Hakka Noodles
Ingredients:
For cooking the spaghetti:
- water
- 1 tsp salt
- 200 g spaghetti
For noodles:
- 3 tbsp sesame oil
- 6 cloves of garlic, grated
- 4-inch ginger, grated
- 4 tbsp spring onion, chopped
- 2 chilli, slit
- 1 medium onion, finely chopped
- 1 carrot, cut into small carrot sticks
- 1 red, yellow, or orange pepper, cut into sticks
- 1/2 cup cabbage, shredded
- 10 beans, chopped
- 4 tbsp spring onion, chopped
For the sauce:
- 3 tbsp soy sauce
- 1 tbsp peanut butter
- 2 tbsp brown sugar
- 1 clove of garlic, minced
- 1 tsp sriracha
- 1 tsp sesame oil
Recipe:
Cooking the noodles:
- Bring about 1 L of water to boil in a medium-sized pot, and add salt.
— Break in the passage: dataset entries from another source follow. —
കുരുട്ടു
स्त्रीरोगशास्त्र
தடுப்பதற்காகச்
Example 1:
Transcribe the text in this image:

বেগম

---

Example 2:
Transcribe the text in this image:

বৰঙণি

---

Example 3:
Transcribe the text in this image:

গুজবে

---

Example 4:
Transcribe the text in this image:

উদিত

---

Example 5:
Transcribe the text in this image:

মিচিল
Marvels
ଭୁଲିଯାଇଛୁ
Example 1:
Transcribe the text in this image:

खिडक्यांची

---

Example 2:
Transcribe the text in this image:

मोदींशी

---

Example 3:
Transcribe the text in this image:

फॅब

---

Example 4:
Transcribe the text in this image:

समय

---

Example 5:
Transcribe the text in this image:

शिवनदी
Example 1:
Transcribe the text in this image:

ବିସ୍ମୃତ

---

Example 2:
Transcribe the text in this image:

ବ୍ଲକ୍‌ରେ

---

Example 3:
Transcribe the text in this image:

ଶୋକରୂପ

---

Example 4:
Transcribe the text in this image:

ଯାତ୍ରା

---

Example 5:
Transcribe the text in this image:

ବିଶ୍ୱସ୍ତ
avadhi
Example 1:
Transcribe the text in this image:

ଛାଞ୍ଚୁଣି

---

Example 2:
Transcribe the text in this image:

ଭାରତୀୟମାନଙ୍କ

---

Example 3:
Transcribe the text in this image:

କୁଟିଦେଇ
- Place the spaghetti in the boiling water, and cook according to the instructions on the package, for about 10 minutes or so, until desired tenderness has been reached.
- Remove from heat and drain using a colander.
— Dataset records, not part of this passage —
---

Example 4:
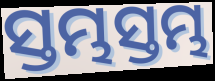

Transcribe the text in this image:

ସ୍ତମ୍ଭସ୍ତମ୍ଭ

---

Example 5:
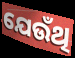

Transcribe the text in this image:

ଯେଉଁଥି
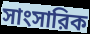
সাংসারিক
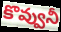
కొవ్వునీ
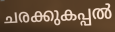
ചരക്കുകപ്പൽ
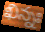
ఖిన్నః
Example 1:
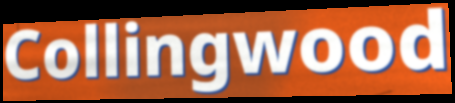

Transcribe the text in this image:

Collingwood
- Rinse the spaghetti with cold water to stop it from cooking further.
- Add 1 tsp oil and mix well to prevent the noodles from sticking to each other.
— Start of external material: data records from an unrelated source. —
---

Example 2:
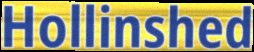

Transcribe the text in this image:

Hollinshed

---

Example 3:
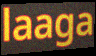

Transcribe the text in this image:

laaga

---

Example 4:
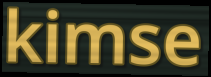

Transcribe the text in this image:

kimse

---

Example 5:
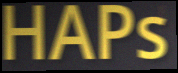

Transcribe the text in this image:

HAPs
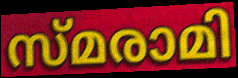
സ്മരാമി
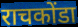
राचकोंडा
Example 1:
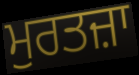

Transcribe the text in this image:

ਮੁਰਤਜ਼ਾ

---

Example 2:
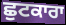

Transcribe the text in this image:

ਛੁਟਕਾਰਾ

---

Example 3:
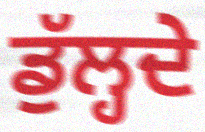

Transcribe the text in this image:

ਡੁੱਲ੍ਹਦੇ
Preparing the Hakka Noodles:
- Start by whisking together the soy sauce, peanut butter, garlic, brown sugar, sesame oil, and sriracha in a small bowl, setting it aside.
- Heat the sesame oil in a cast-iron skillet on medium-low.
- Sautee your garlic, ginger, 4 tbsp spring onions, and 2 chillis in this oil.
- Add your chopped onion and cook slightly without browning them.
- Next add your carrot, bell pepper, beans, and stir fry making sure the vegetables remain crunchy.
- Add in the cooked noodles along with the sauce mix prepared in step 1 as well as 1/2 cup cabbage and 2 tbsp spring onion.
- Mix everything until fully combined, and serve while it is still hot.